_TASK LIST_
1. For each statement (a) to (c), say yes or no depending on whether the feeding disorders center page below agrees, and quote the words of the page that decide it. (a) The program is the only interdisciplinary feeding program in New York State. (b) Experts estimate that nearly half of all children will develop a feeding disorder. (c) Children in the intensive feeding program can be treated only as inpatients.
2. Continue the feeding disorders center page below, picking up after its final sentence.

:: EXCERPT TO READ ::

Home » Patients and Families » Our Services » Center for Pediatric Feeding Disorders

Center for Pediatric Feeding Disorders

St. Mary’s Center for Pediatric Feeding Disorders offers the only interdisciplinary feeding program in New York State to help diagnose and treat feeding disorders. The program uses a team approach to identify the problem and address the issue, including pediatric gastroenterologists, speech pathologists, occupational therapists, behavioral psychologists, nutritionists, social workers and pediatric nurse practitioners.

What is a Feeding Disorder?
Experts estimate that nearly 25% of all children will develop a feeding disorder. The prevalence climbs to 80% in children with special healthcare needs and developmental delays. Feeding disorders occur when a child has difficulty consistently consuming nutrition by mouth to promote physical and cognitive growth. They should not be confused with picky eaters or eating disorders such as anorexia or bulimia.

Children enrolled in the intensive feeding program can be treated as inpatients or day patients. The program offers comprehensive evaluations, medical management, development of individualized treatment plans aligned with parents’ goals, therapeutic meals, and nutritional supplementation. The team focuses on the whole child – both clinical and behavioral aspects of the child’s feeding disorder are addressed.

:::
:: RECORDS SHOWN ::

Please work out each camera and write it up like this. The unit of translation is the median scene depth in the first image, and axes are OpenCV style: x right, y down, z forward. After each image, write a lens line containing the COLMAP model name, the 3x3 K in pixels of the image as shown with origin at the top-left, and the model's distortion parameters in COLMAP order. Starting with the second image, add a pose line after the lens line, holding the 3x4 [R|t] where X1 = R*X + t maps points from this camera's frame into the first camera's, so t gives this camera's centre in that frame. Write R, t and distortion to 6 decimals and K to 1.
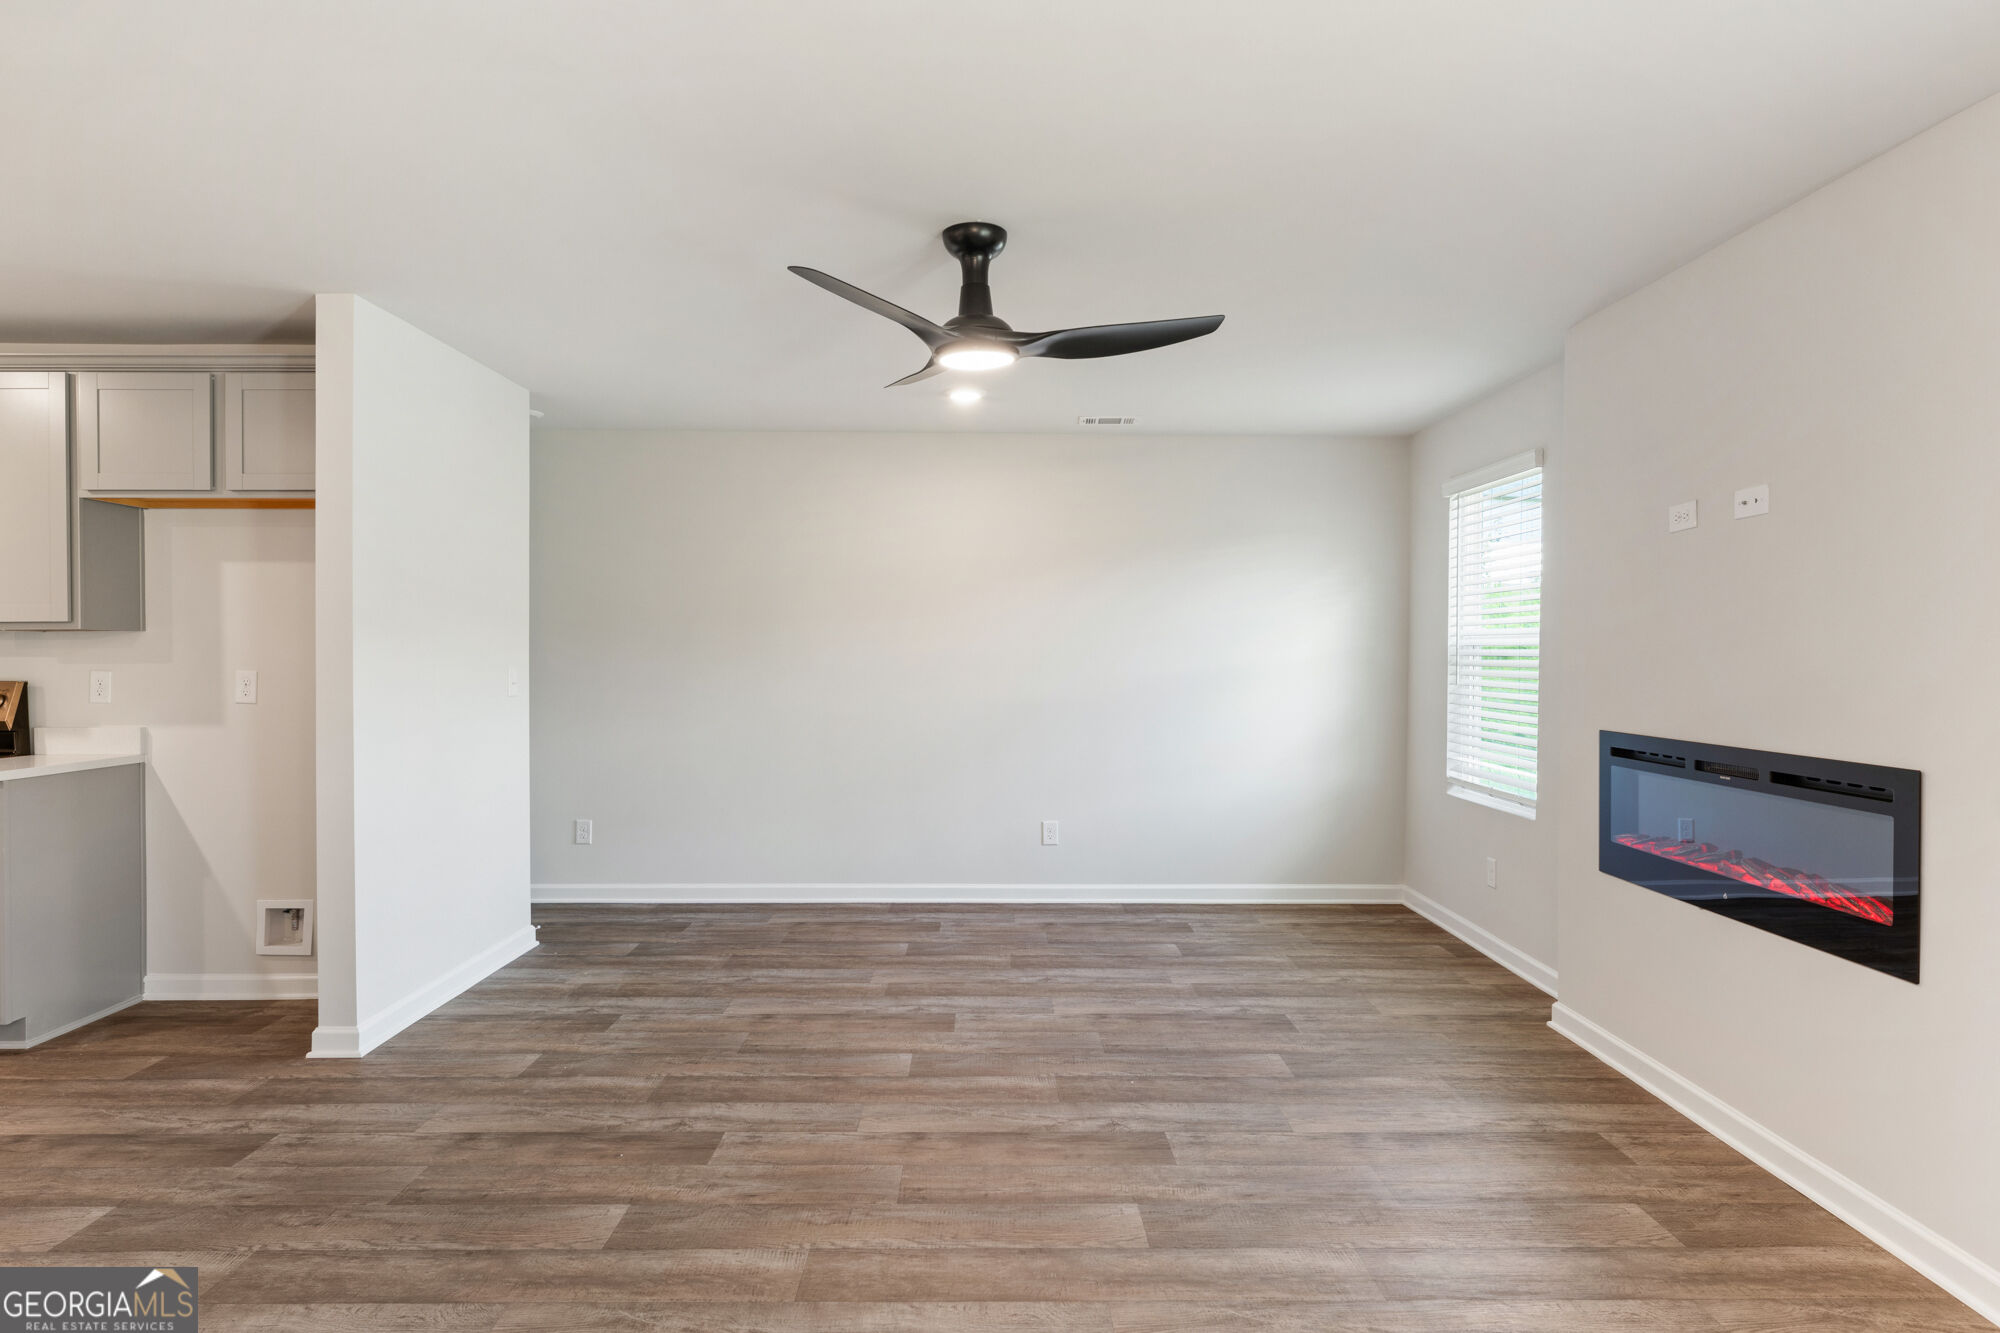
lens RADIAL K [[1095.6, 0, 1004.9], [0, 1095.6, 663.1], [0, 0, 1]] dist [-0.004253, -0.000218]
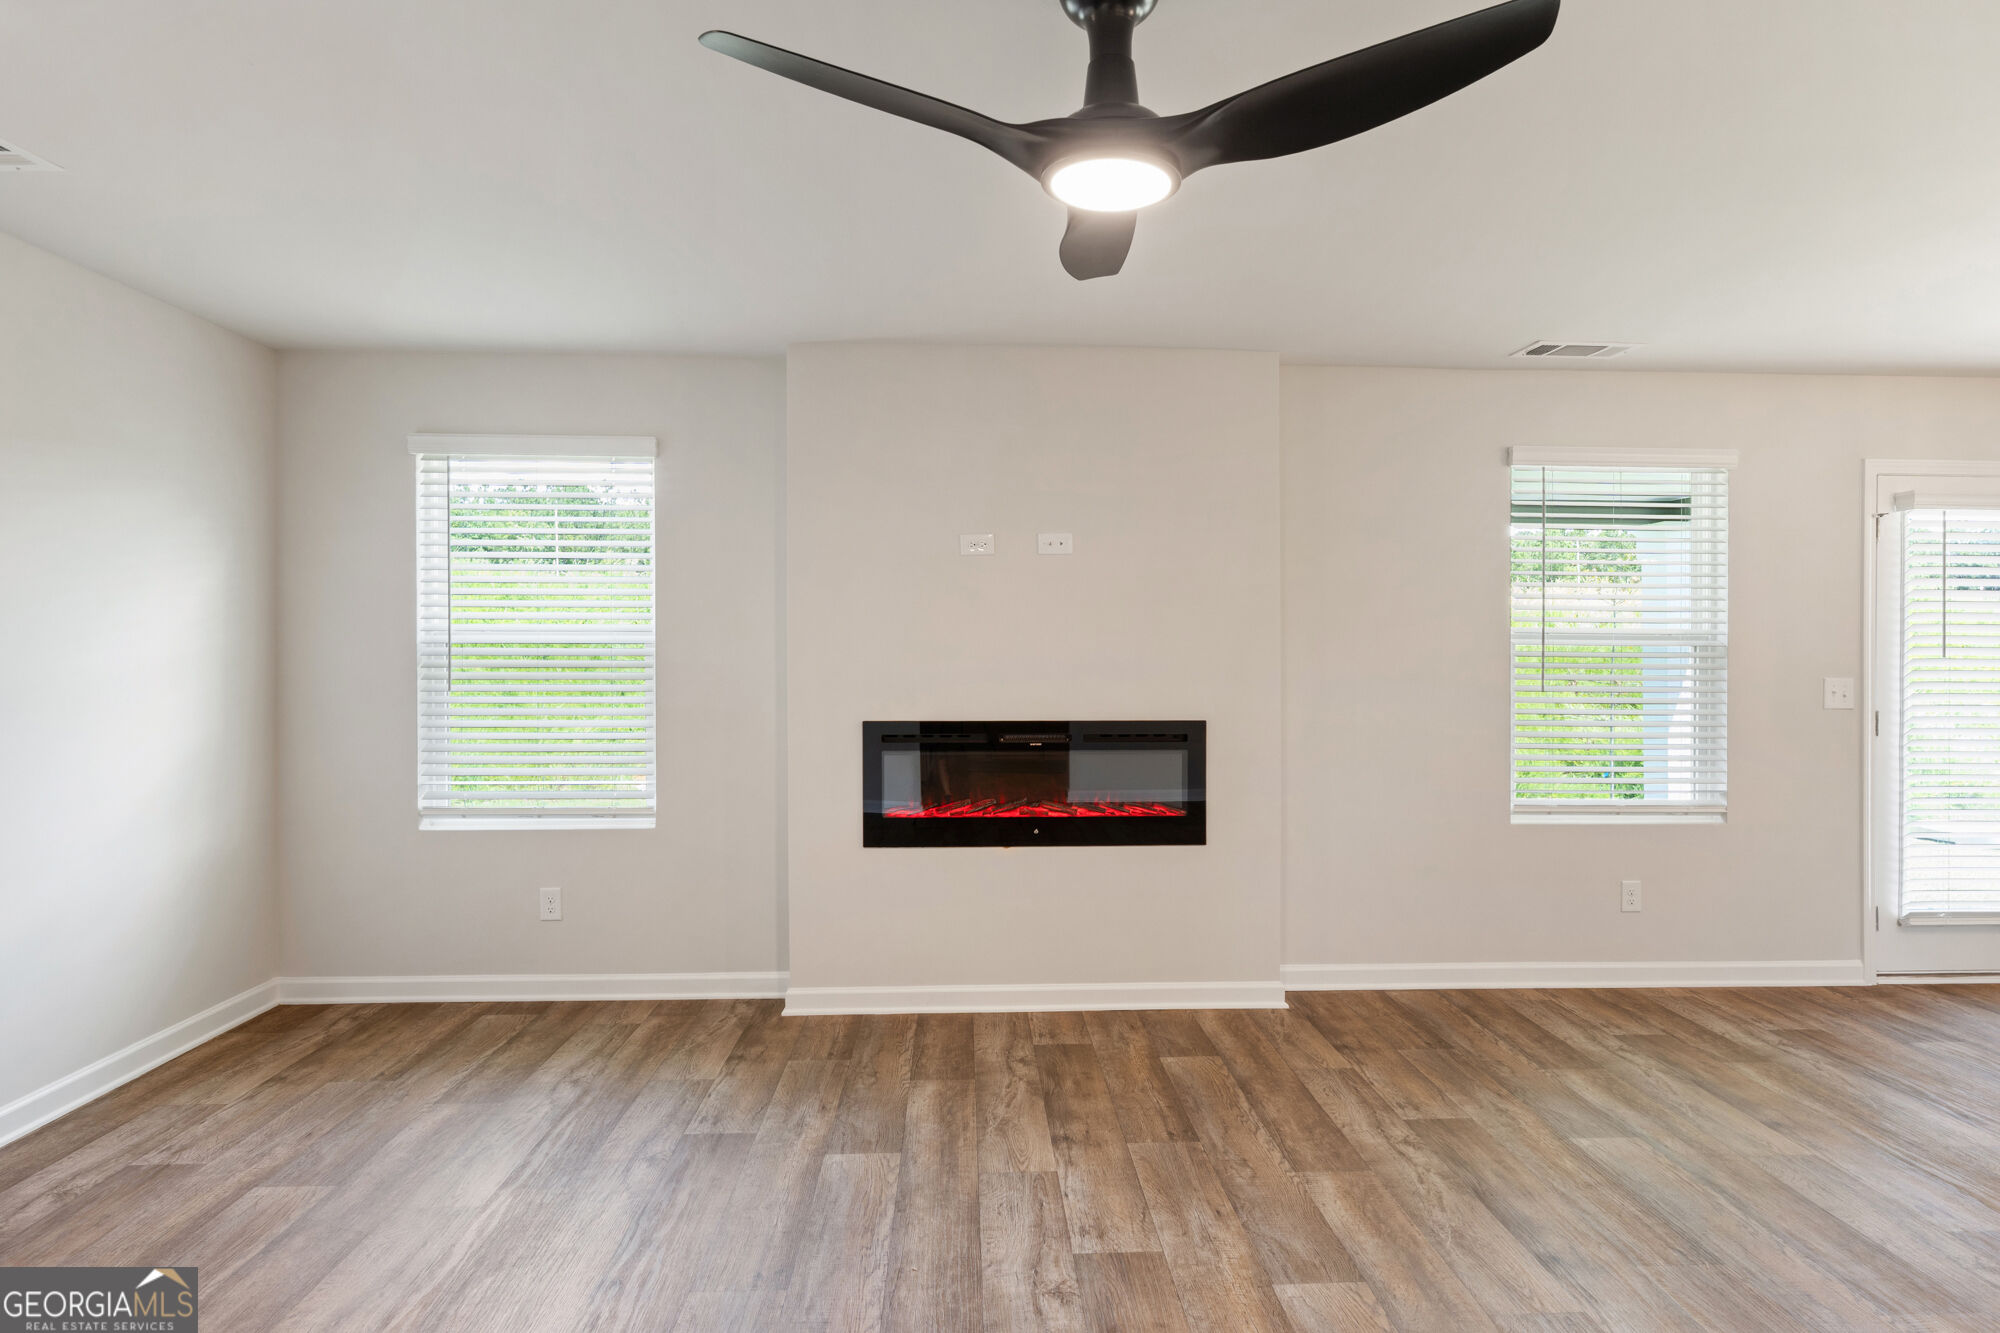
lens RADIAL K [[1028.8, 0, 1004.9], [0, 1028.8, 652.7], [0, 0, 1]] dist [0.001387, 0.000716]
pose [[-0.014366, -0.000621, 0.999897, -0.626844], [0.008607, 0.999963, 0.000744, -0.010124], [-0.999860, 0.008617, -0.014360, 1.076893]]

:::
:: RECORDS SHOWN ::

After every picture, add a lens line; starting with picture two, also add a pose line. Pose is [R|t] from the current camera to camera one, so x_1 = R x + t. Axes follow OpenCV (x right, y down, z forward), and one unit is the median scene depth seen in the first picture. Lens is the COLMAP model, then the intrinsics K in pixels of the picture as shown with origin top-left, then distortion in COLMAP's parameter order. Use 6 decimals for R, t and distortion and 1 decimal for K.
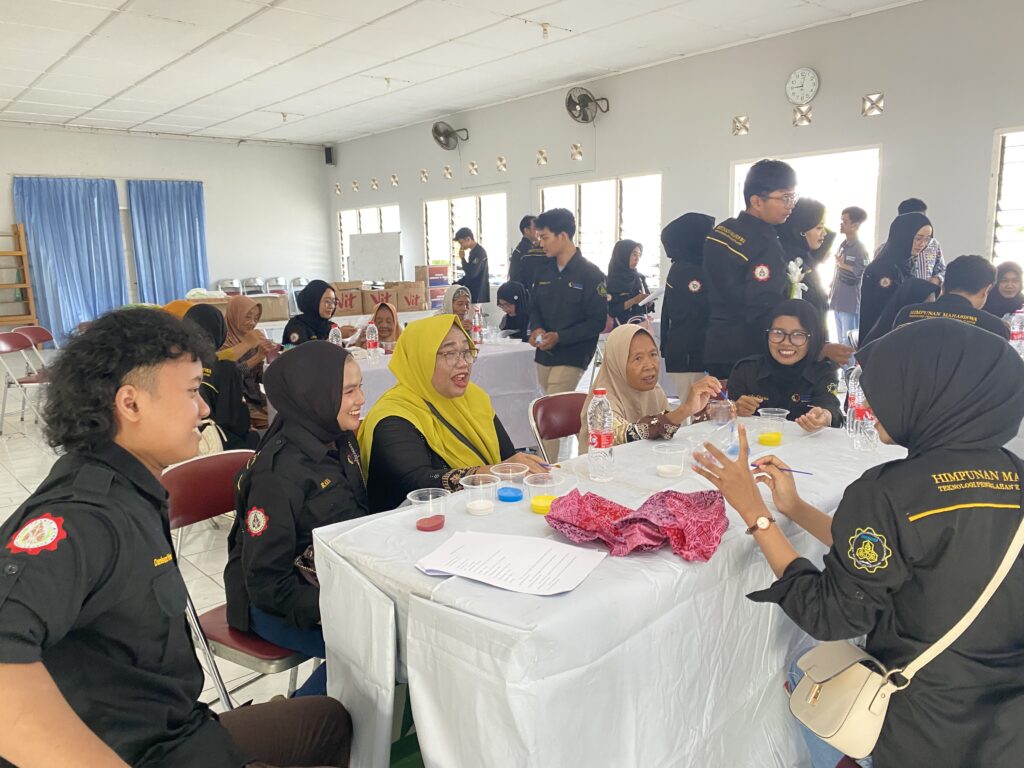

:::
:: RECORDS SHOWN ::

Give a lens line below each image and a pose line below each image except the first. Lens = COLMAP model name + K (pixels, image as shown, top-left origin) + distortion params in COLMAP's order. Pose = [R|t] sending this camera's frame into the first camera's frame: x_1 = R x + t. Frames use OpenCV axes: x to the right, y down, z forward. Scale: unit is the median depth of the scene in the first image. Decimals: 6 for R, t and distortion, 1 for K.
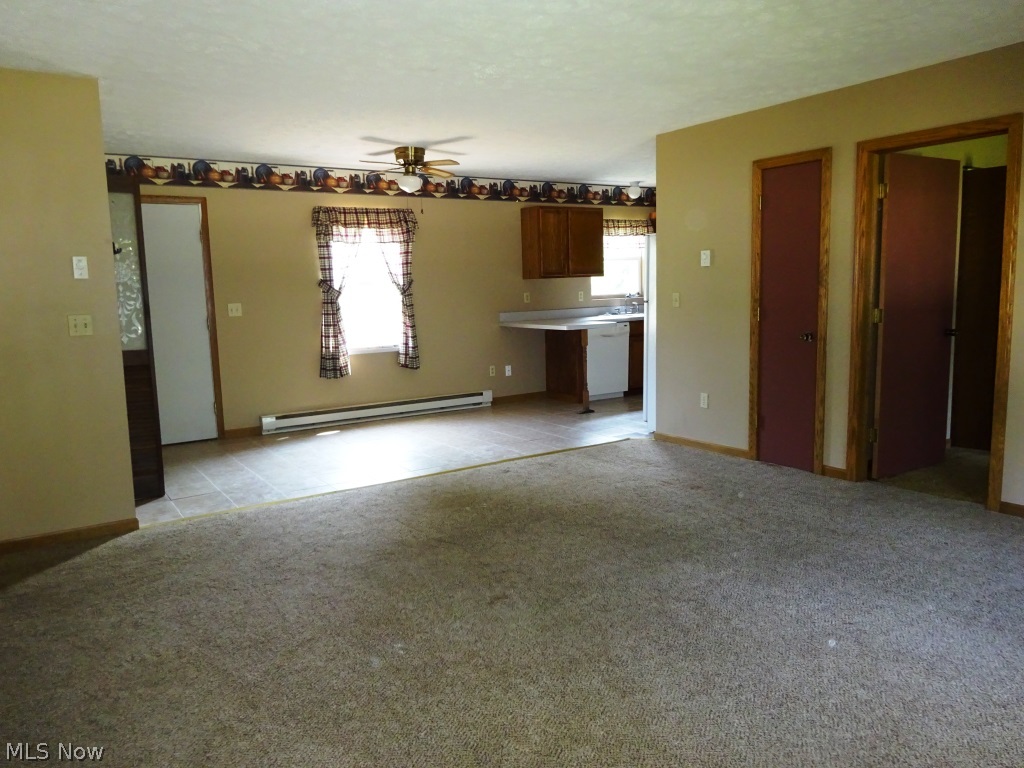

:::

_EXERCISE RESULTS_
1.
(a) Yes: "offers the only interdisciplinary feeding program in New York State"
(b) No: "nearly 25% of all children will develop a feeding disorder"
(c) No: "can be treated as inpatients or day patients"

2.
Designed with a family-centered behavioral approach, our intensive program identifies new strategies to assist children who present with eating difficulties such as mealtime tantrums, food refusal, nutritional deficiencies, failure to thrive, dependence on liquids, poor chewing, poor suck and swallow, and extreme weight loss.

A referral source or parent may refer a child by calling 718-281-8541 for a phone interview.

Clinic

This is a multi disciplinary evaluation to decide whether or not the child is appropriate for our services. The child and parents come to ST. Mary’s for a 2 hour evaluation. The evaluation team consists of a pediatric GI, Nurse Practitioner, Feeding Therapist, Nutritionist and Behavioral Psychologist. The team investigates the child’s medical and feeding history. They discuss with the family the child’s previous feeding therapy and then observe a feeding session. The team then makes a decision on whether or not the child is appropriate for our program, which level of treatment they need (Day Program, Inpatient or Out Patient) and then the family is given recommendations from each of the team members. A written report containing all The Team’s findings and recommendations is then sent to the parents approximately 2 weeks later.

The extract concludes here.